1. Introduction to Text Processing in Bash
Bash provides powerful tools for processing and manipulating text data. These tools are essential for system administration, log analysis, and data processing tasks.
2. grep: Pattern Matching and Searching
grep is used to search for patterns in text files.
# Search for a pattern in a file
grep "error" logfile.txt
# Case-insensitive search
grep -i "warning" logfile.txt
# Recursive search in directories
grep -r "TODO" /path/to/project/
# Show line numbers
grep -n "important" document.txt
# Invert match (show lines that don't match)
grep -v "exclude" data.txt
3. sed: Stream Editor
sed is used for text transformation and substitution.
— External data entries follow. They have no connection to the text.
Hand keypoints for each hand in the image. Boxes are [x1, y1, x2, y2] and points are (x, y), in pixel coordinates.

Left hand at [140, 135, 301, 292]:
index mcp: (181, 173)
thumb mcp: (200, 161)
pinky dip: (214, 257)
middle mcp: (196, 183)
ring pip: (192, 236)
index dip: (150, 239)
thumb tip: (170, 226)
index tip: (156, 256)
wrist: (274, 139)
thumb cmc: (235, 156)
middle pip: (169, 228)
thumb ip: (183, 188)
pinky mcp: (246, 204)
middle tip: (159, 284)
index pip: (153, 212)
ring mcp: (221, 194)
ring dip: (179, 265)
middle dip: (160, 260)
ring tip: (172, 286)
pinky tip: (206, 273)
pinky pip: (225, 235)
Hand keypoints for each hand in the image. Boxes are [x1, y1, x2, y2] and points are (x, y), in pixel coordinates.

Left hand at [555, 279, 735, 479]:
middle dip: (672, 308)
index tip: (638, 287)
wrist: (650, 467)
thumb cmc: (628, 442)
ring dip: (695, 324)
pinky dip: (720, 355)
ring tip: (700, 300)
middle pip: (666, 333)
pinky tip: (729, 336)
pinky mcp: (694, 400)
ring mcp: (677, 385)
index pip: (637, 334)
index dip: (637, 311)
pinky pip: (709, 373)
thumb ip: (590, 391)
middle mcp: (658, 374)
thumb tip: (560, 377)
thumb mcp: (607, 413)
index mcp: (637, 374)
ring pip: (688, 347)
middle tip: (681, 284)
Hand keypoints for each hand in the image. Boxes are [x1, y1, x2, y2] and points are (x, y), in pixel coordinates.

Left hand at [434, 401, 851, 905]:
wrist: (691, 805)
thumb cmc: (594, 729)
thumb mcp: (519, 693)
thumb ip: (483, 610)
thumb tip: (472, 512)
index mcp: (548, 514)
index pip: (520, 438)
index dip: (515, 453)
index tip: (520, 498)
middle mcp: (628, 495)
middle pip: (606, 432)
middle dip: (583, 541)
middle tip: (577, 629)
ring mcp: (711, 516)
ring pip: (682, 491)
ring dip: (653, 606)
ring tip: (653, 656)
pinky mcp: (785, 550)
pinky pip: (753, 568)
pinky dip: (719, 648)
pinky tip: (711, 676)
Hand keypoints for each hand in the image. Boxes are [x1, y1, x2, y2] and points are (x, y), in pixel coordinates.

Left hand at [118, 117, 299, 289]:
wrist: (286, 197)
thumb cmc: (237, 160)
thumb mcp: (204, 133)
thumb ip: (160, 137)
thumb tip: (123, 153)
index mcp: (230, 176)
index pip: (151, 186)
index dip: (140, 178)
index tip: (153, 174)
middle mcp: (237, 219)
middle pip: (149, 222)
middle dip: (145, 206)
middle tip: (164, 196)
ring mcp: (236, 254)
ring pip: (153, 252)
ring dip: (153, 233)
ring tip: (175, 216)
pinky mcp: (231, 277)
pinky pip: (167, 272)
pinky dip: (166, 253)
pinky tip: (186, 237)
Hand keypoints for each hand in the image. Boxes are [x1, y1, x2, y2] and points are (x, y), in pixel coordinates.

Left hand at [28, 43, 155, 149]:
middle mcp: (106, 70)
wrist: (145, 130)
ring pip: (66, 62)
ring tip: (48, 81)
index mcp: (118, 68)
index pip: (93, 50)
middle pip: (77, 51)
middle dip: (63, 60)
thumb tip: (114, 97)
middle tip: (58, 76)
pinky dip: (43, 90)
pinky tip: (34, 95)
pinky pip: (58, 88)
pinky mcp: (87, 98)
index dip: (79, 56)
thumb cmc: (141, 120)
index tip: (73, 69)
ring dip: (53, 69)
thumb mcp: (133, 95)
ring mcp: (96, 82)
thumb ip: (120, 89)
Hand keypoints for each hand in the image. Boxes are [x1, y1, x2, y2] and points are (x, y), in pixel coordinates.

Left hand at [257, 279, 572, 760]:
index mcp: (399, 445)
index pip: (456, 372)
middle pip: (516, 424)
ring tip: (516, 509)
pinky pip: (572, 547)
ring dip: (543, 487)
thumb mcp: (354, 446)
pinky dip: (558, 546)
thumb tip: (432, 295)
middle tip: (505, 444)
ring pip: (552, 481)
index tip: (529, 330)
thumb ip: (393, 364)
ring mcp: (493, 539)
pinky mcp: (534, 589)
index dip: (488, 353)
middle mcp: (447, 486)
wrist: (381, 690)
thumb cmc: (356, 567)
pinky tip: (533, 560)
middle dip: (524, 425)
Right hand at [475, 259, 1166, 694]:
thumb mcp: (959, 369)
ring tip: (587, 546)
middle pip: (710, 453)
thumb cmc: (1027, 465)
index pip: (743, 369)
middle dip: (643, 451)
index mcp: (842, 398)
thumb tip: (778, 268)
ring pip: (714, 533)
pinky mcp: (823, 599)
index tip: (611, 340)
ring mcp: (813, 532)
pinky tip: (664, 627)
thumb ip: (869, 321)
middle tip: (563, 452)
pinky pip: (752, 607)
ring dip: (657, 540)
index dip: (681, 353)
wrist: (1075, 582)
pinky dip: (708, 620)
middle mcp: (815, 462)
# Replace first occurrence of a pattern in each line
sed 's/old/new/' file.txt
# Replace all occurrences of a pattern
sed 's/old/new/g' file.txt
# Delete lines matching a pattern
sed '/pattern/d' file.txt
# Insert text at a specific line
sed '2i\Inserted text' file.txt
# Apply multiple sed commands
sed -e 's/foo/bar/g' -e 's/baz/qux/g' file.txt
4. awk: Text Processing and Data Extraction
awk is a powerful tool for processing structured text data.
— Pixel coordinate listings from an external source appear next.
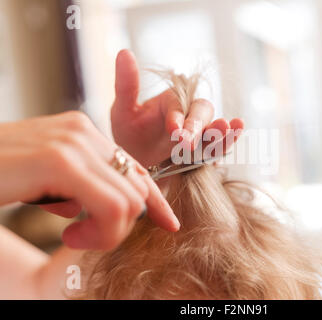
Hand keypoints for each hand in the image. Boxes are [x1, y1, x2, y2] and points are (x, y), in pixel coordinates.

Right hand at [0, 111, 178, 249]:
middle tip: (83, 238)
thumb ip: (82, 187)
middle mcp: (82, 131)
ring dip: (110, 232)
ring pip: (130, 199)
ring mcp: (73, 142)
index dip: (155, 200)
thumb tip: (117, 208)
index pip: (134, 169)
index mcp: (82, 133)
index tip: (168, 223)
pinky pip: (112, 206)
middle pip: (137, 187)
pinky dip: (101, 232)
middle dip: (123, 224)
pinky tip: (68, 236)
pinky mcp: (60, 161)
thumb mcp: (47, 183)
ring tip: (72, 237)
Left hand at [111, 49, 243, 167]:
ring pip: (214, 129)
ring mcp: (199, 133)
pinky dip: (227, 143)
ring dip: (221, 131)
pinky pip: (218, 147)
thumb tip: (124, 52)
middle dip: (197, 126)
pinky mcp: (205, 151)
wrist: (136, 163)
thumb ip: (126, 84)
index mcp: (171, 101)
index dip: (178, 118)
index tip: (173, 131)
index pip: (178, 106)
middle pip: (201, 112)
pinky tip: (235, 136)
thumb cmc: (129, 135)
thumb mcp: (122, 110)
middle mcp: (189, 113)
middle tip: (189, 142)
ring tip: (227, 129)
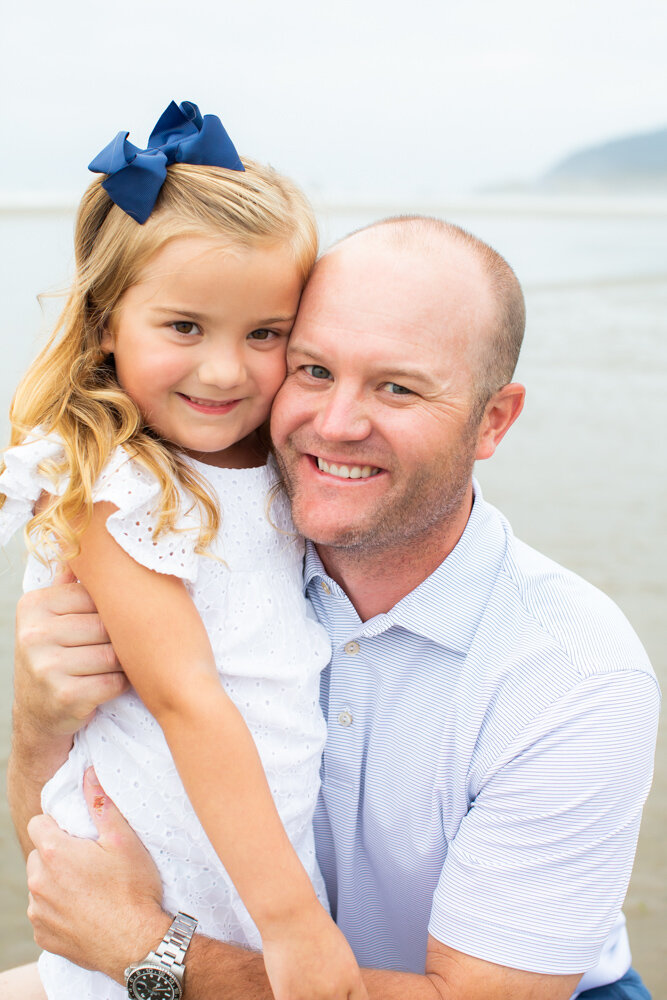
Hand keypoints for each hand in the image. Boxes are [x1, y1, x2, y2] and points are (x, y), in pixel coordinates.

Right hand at [15, 567, 127, 739]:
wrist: (37, 713)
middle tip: (112, 649)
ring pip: (114, 655)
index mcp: (35, 606)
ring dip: (121, 664)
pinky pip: (114, 682)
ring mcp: (46, 666)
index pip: (96, 597)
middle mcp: (35, 634)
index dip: (111, 612)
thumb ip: (68, 584)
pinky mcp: (65, 696)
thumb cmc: (55, 657)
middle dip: (118, 640)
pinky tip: (104, 686)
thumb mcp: (51, 618)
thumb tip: (87, 541)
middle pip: (107, 627)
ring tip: (108, 667)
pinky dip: (118, 685)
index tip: (107, 624)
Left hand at [26, 768, 168, 981]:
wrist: (136, 944)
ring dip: (56, 881)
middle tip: (89, 861)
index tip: (80, 834)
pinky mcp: (43, 935)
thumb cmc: (133, 889)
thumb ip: (101, 803)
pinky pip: (43, 913)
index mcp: (54, 854)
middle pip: (38, 854)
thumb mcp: (124, 840)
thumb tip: (88, 773)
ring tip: (90, 888)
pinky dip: (58, 909)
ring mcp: (38, 912)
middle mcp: (38, 882)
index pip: (37, 823)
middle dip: (57, 854)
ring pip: (40, 884)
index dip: (58, 824)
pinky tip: (85, 910)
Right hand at [262, 904, 367, 999]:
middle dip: (332, 999)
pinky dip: (293, 999)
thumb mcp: (339, 951)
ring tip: (305, 987)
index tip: (339, 995)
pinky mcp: (289, 998)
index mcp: (351, 978)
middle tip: (321, 990)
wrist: (289, 914)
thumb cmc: (313, 926)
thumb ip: (343, 976)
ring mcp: (312, 997)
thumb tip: (341, 992)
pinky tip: (291, 992)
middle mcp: (335, 992)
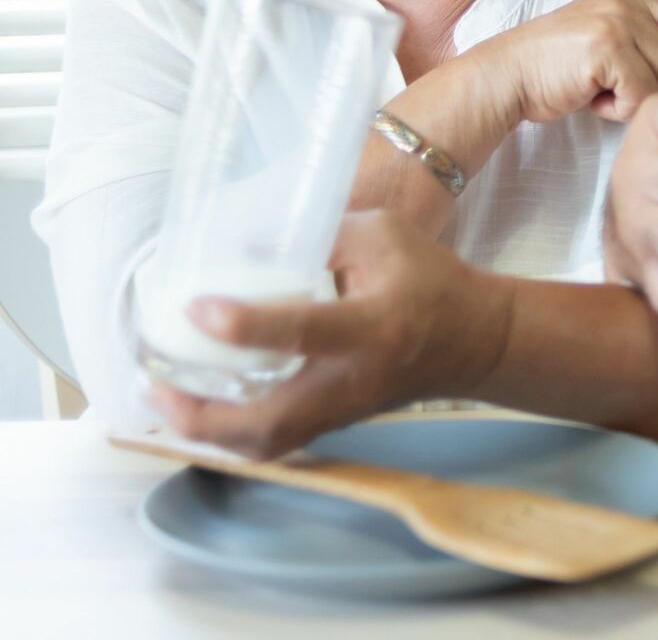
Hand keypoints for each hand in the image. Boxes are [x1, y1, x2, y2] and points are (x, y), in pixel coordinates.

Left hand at [150, 211, 513, 459]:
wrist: (479, 340)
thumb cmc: (434, 281)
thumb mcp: (384, 235)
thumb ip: (320, 235)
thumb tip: (251, 240)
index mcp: (372, 327)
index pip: (304, 332)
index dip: (246, 324)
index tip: (196, 309)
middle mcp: (354, 379)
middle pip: (271, 424)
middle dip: (202, 417)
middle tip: (155, 385)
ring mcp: (345, 410)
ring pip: (268, 444)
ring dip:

# Print specific columns (fields)
awk '{print $1, $3}' file.txt
# Use custom field separator
awk -F':' '{print $1}' /etc/passwd
# Sum values in a column
awk '{sum += $3} END {print sum}' data.txt
# Filter rows based on a condition
awk '$3 > 100 {print $0}' data.txt
# Replace field contents
awk '{$2 = "new_value"; print}' file.txt
5. cut: Extract Sections from Lines
cut is used to extract specific parts of lines from files.
# Extract characters by position
cut -c 1-5 file.txt
# Extract fields using a delimiter
cut -d':' -f1,3 /etc/passwd
# Complement selection
cut -d',' --complement -f2 data.csv
6. sort: Sort Lines of Text
sort is used to sort lines of text files.
# Sort lines alphabetically
sort file.txt
# Sort numerically
sort -n numbers.txt
# Sort by specific field
sort -k2 data.txt
# Remove duplicate lines after sorting
sort -u file.txt
# Sort in reverse order
sort -r file.txt
7. uniq: Report or Omit Repeated Lines
uniq is often used in combination with sort to handle duplicate lines.
# Remove duplicate consecutive lines
sort file.txt | uniq
# Count occurrences of lines
sort file.txt | uniq -c
# Display only duplicate lines
sort file.txt | uniq -d
# Display only unique lines
sort file.txt | uniq -u
8. tr: Translate or Delete Characters
tr is used for translating or deleting characters.
# Convert lowercase to uppercase
echo "hello" | tr 'a-z' 'A-Z'
# Delete specific characters
echo "hello 123" | tr -d '0-9'
# Squeeze repeating characters
echo "hello world" | tr -s ' '
Tip: Combining Commands
These tools are most powerful when combined using pipes (|). For example:
cat logfile.txt | grep "error" | sort | uniq -c | sort -nr
This command will find all "error" lines in logfile.txt, sort them, count unique occurrences, and display the results sorted by frequency.
9. Regular Expressions
Many of these tools support regular expressions for powerful pattern matching:
- . (dot): Matches any single character
- * (asterisk): Matches zero or more occurrences of the previous character
- ^ (caret): Matches the start of a line
- $ (dollar): Matches the end of a line
- [ ]: Matches any one of the enclosed characters